Para além da utilização de cores vibrantes, a interação dos espectadores é o que torna a Volta a França tão única.

As pessoas enchem as ruas das suas aldeias ou deslocam-se de outros países para ver os cavaleiros durante alguns segundos.

Sabia que?

A velocidade mais rápida registada na Volta a França foi de 101,5 km/h (63,1 mph)!

O diretor de desempenho da UAE Team Emirates, Iñigo San-Millán, escreveu numa série de tweets, entretanto apagados, que o "maior inimigo" do Tour era a COVID.

"Selfies, canetas de autógrafos, botões de elevador, maçanetas de portas, apertos de mão... Sem uma bolha rigorosa no Le Tour, será impossível controlar a covid e, com muitas equipas obrigadas a abandonar, todo o Tour poderá ter de ser cancelado. Le Tour, por favor, tragam de volta a bolha rígida", escreveu.

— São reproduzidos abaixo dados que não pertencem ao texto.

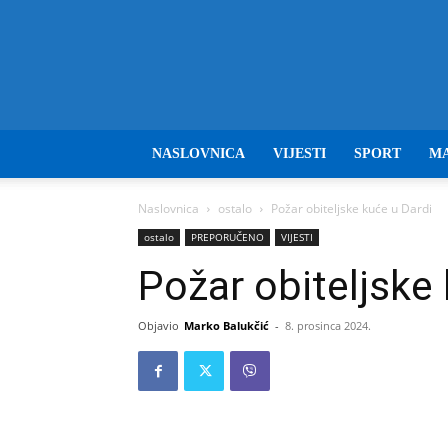
NASLOVNICA
VIJESTI
SPORT
M
Naslovnica
ostalo
Požar obiteljske kuće u Dardi
ostalo
PREPORUČENO
VIJESTI
Požar obiteljske
Objavio
Marko Balukčić
-
8. prosinca 2024.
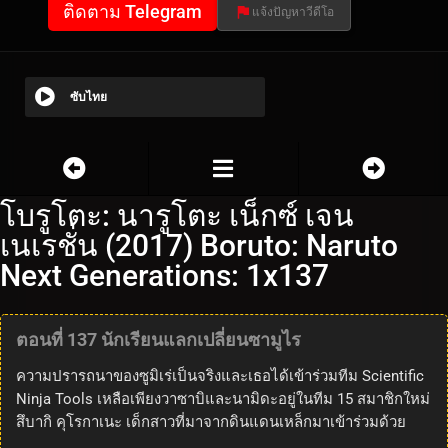
ติดตาม Telegram
แจ้งปัญหาวีดีโอ
ซับไทย
โบรูโตะ: นารูโตะ เน็กซ์ เจน
เนเรชั่น (2017) Boruto: Naruto
Next Generations: 1x137
ตอนที่ 137 นักเรียนแลกเปลี่ยนซามูไร
ความปรารถนาของซูมิเร่เป็นจริงและเธอได้เข้าร่วมทีม Scientific
Ninja Tools เหลือเพียงวาซาบิและนามิดะอยู่ในทีม 15 สมาชิกใหม่
สึบากิ คุโรกาเนะ เด็กสาวที่มาจากดินแดนเหล็กมาเข้าร่วมด้วย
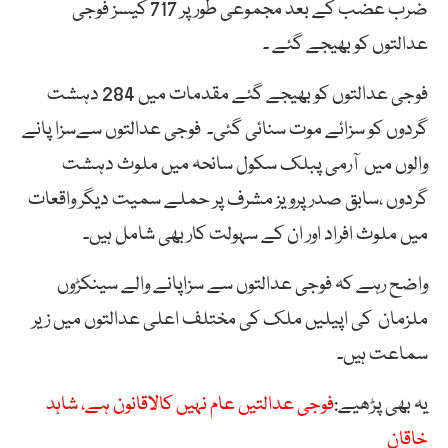
ضرب عضب کے بعد مجموعی طور پر 717 کیسز فوجی
عدالتوں کو بھیجے گئے ۔
فوجی عدالتوں کو بھیجے گئے مقدمات میں 284 دہشت
گردوں کو سزائے موت سنائی گئی۔ فوجی عدالتوں سےسزا پانے
والوں میں آرمی پبلک سکول سانحہ میں ملوث دہشت
گردوں ،سابق صدر پرویز مشرف پر حملے سمیت دیگر واقعات
میں ملوث افراد اور ان کے سہولت کار بھی شامل ہیں۔
واضح رہے کہ فوجی عدالتوں سے سزاپانے والے سینکڑوں
ملزمان کی اپیلیں ملک کی مختلف اعلی عدالتوں میں زیر
سماعت ہیں۔
یہ بھی پڑھیے:
فوجی عدالتیں عام نہیں کالاقانون ہے، شاہد
خاقان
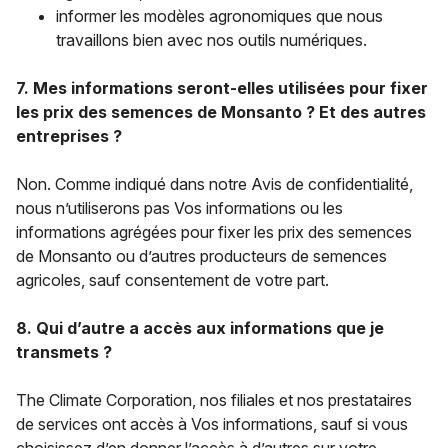
informer les modèles agronomiques que nous
travaillons bien avec nos outils numériques.
7. Mes informations seront-elles utilisées pour fixer
les prix des semences de Monsanto ? Et des autres
entreprises ?
Non. Comme indiqué dans notre Avis de confidentialité,
nous n’utiliserons pas Vos informations ou les
informations agrégées pour fixer les prix des semences
de Monsanto ou d’autres producteurs de semences
agricoles, sauf consentement de votre part.
8. Qui d’autre a accès aux informations que je
transmets ?
The Climate Corporation, nos filiales et nos prestataires
de services ont accès à Vos informations, sauf si vous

O Le Tour sobreviveu nos últimos dois anos graças a uma bolha rígida entre os ciclistas, as equipas e os meios de comunicação social.

As preocupações do diretor dos Emirados Árabes Unidos aumentaram com o abandono de metade dos 152 ciclistas da Volta à Suíça.

Entre eles, o líder Aleksandr Vlasov, que já recuperou e será um dos mais atentos em França.

A equipa britânica Ineos Grenadiers, anteriormente conhecida como Team Sky, foi fortemente atingida. Felizmente, Adam Yates e Tom Pidcock recuperaram para começar em Copenhaga.

A edição de 2022 da Volta a França arranca na sexta-feira e promete ser tão agitada como sempre.

21 etapas; dois dias de descanso; 3228 quilómetros para pedalar; um número obsceno de montanhas; e 21 curvas apertadas para subir só no Alpe d'Huez!

As famosas curvas em gancho do Alpe d'Huez

A chegada a Paris, a 24 de julho, será um vencedor digno, só esperamos que todos os pilotos cheguem lá inteiros e sem incidentes desnecessários pelo caminho.